A map of the Kashmir region showing the boundaries of the erstwhile princely state of Jammu and Kashmir in red.
A map of the Kashmir region showing the boundaries of the erstwhile princely state of Jammu and Kashmir in red.

In 1935, British rulers compelled the Dogra King of Jammu and Kashmir to lease parts of his kingdom, which were to make up the new Province of the North-West Frontier, for 60 years. This move was designed to strengthen the northern boundaries, especially from Russia.

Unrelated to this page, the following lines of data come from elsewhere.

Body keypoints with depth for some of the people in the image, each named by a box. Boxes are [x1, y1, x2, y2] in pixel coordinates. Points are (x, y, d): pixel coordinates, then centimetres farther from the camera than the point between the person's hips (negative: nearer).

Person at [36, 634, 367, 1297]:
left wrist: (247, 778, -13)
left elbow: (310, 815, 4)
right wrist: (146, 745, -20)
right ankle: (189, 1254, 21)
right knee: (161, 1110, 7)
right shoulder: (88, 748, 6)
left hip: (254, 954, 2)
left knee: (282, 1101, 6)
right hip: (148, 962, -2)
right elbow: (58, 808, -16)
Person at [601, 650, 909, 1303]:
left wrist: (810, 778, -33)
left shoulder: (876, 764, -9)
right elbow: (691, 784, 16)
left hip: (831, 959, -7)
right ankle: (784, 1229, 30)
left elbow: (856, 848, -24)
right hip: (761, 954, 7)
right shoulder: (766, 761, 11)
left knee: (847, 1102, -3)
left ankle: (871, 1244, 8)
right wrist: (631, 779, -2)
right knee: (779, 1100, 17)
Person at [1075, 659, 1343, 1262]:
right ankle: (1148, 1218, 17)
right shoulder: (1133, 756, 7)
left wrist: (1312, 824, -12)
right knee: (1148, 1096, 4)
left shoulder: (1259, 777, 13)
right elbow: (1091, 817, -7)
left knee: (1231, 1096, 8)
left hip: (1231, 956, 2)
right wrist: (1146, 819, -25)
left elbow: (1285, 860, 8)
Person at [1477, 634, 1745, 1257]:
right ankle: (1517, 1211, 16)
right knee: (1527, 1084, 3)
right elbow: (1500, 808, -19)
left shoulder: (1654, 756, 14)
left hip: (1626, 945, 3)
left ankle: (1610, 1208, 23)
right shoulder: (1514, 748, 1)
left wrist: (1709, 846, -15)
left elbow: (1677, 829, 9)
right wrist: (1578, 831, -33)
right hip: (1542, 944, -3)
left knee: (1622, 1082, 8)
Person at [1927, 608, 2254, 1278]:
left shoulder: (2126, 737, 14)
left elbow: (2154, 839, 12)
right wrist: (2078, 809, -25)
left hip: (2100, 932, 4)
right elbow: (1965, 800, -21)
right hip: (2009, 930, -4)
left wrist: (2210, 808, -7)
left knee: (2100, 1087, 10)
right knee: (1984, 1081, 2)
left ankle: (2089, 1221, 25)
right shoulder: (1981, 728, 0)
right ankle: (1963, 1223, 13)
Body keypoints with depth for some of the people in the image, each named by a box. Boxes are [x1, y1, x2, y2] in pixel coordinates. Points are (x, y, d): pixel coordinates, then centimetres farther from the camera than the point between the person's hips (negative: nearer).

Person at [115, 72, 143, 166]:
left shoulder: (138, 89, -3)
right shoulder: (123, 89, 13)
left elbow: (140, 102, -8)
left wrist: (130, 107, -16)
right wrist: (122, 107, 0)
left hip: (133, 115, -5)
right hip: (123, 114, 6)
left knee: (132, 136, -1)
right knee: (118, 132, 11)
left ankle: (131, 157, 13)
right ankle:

In 1947, the British dominion of India came to an end with the creation of two new nations, India and Pakistan. Each of the 562 Indian princely states joined one of the two new nations: the Union of India or the Dominion of Pakistan. Jammu and Kashmir had a predominantly Muslim population but a Hindu ruler, and was the largest of these autonomous states and bordered both modern countries. Its ruler was the Dogra King (or Maharaja) Hari Singh. Hari Singh preferred to remain independent and sought to avoid the stress placed on him by either India and Pakistan by playing each against the other.

In October 1947, Pakistani tribals from Dir entered Kashmir with the hope to liberate it from Dogra rule. The state forces were not able to withstand the invasion and the Maharaja signed The Instrument of Accession that was accepted by the Indian National Congress on October 27, 1947.

[edit] Timeline

The following is a timeline of the Kashmir conflict.

[edit] Indo-Pakistani War of 1947

The irregular Pakistani tribals made rapid advances into Kashmir (Baramulla sector) after the rumours that the Maharaja was going to decide for the union with India. Maharaja Hari Singh of Kashmir asked the Government of India to intervene. However, the Government of India pointed out that India and Pakistan had signed an agreement of non-intervention (maintenance of the status quo) in Jammu and Kashmir; and although tribal fighters from Pakistan had entered Jammu and Kashmir, there was, until then, no iron-clad legal evidence to unequivocally prove that the Government of Pakistan was officially involved. It would have been illegal for India to unilaterally intervene (in an open, official capacity) unless Jammu and Kashmir officially joined the Union of India, at which point it would be possible to send in its forces and occupy the remaining parts.

The Maharaja desperately needed the Indian military's help when the Pathan tribal invaders reached the outskirts of Srinagar. Before their arrival into Srinagar, India argues that Maharaja Hari Singh completed negotiations for acceding Jammu and Kashmir to India in exchange for receiving military aid. The agreement which ceded Jammu and Kashmir to India was signed by the Maharaja and Lord Mountbatten.